The underrated skill that is key to peak athletic performance
When we play sports, read or look at anything we predominantly use the center of our visual focus (called “fovea”) to see with. It provides clear detail of what we are looking at. Within our eyes the fovea has a concentration of 6 million cones in a tight area with which to see details. The remainder of our visual field is called peripheral vision and takes up the greatest area. It relies on 120 million cones and rods, spread out across our retina. Our peripheral vision is at its best near the fovea, and gets progressively less detail-oriented as it moves away. Peripheral vision can capture movement and light contrast well, but lacks in the details.

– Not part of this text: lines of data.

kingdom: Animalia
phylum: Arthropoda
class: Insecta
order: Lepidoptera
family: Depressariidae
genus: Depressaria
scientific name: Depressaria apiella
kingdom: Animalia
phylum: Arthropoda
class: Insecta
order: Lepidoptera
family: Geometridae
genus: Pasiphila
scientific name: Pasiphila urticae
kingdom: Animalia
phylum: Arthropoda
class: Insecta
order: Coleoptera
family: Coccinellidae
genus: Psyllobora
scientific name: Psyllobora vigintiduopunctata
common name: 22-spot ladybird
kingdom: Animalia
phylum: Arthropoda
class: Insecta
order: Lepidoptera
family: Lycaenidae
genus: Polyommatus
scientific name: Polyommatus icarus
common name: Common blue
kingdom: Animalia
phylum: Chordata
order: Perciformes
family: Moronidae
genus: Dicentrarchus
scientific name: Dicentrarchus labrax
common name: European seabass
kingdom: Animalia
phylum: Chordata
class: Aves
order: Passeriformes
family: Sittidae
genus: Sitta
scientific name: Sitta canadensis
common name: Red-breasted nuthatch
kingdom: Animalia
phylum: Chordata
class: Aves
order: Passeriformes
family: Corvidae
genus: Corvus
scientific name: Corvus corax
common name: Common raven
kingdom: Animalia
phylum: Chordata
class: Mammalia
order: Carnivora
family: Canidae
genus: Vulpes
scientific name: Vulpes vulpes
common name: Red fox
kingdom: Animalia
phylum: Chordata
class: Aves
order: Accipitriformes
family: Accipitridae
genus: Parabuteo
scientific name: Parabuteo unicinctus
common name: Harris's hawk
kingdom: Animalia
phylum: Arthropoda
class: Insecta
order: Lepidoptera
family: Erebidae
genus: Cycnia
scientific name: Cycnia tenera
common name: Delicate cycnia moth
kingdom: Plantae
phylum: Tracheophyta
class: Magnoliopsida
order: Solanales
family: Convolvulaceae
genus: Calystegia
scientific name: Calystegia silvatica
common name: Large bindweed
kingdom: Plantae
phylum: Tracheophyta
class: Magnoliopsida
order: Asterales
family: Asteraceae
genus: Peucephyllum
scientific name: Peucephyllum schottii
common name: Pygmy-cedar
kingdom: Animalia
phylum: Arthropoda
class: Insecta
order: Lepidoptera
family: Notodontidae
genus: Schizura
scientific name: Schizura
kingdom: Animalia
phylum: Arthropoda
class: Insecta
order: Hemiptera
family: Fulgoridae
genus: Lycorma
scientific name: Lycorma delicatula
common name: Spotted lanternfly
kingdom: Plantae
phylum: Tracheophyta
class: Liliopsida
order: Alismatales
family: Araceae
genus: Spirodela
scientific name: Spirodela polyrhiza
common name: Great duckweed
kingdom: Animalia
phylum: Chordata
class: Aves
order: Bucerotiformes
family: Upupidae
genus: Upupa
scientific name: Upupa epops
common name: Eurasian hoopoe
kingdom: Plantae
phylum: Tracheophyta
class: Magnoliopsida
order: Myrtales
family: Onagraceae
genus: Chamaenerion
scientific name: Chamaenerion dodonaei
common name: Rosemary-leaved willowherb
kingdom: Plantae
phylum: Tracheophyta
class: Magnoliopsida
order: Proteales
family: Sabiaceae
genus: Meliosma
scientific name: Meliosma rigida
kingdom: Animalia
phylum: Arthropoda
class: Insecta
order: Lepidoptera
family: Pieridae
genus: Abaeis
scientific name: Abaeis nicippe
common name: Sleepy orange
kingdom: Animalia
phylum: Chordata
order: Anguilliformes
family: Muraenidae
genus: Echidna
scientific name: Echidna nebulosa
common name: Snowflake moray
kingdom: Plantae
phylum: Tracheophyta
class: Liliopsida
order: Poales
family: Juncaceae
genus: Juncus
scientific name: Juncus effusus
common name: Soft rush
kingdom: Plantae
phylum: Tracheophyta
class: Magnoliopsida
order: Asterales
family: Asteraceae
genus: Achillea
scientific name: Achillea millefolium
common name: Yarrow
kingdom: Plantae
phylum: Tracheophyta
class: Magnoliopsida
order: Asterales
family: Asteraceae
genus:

Better anticipation and more efficient movements
If you stretch out your arm in front of you and hold up your index finger, the nail represents your fovea. The rest of your visual field is all peripheral vision. This illustrates the vast area covered and hence the importance of peripheral vision. The importance of peripheral vision cannot be understated. Elite athletes use it to their advantage every day. By strengthening and reacting to a larger visual field, they are better able to see multiple moving objects, recognize patterns, and react more accurately. This leads to better anticipation and more efficient movements, which are key in most sports.
Train peripheral vision quickly
The Qball trains peripheral vision quickly and efficiently. By fixing the center of your focus on a spot on the ground and bouncing the Qball in all quadrants around this focus point, one must rely on peripheral vision to see, react and catch the erratic Qball. This not only strengthens the ability to track the Qball in 3 dimensions, but also builds confidence. It teaches a person to rely on their peripheral vision, and also trains fast, accurate reactions. As an individual improves it will appear as though the speed of a sport is slowing down. More time equals more options, resulting in better decisions and improved performance.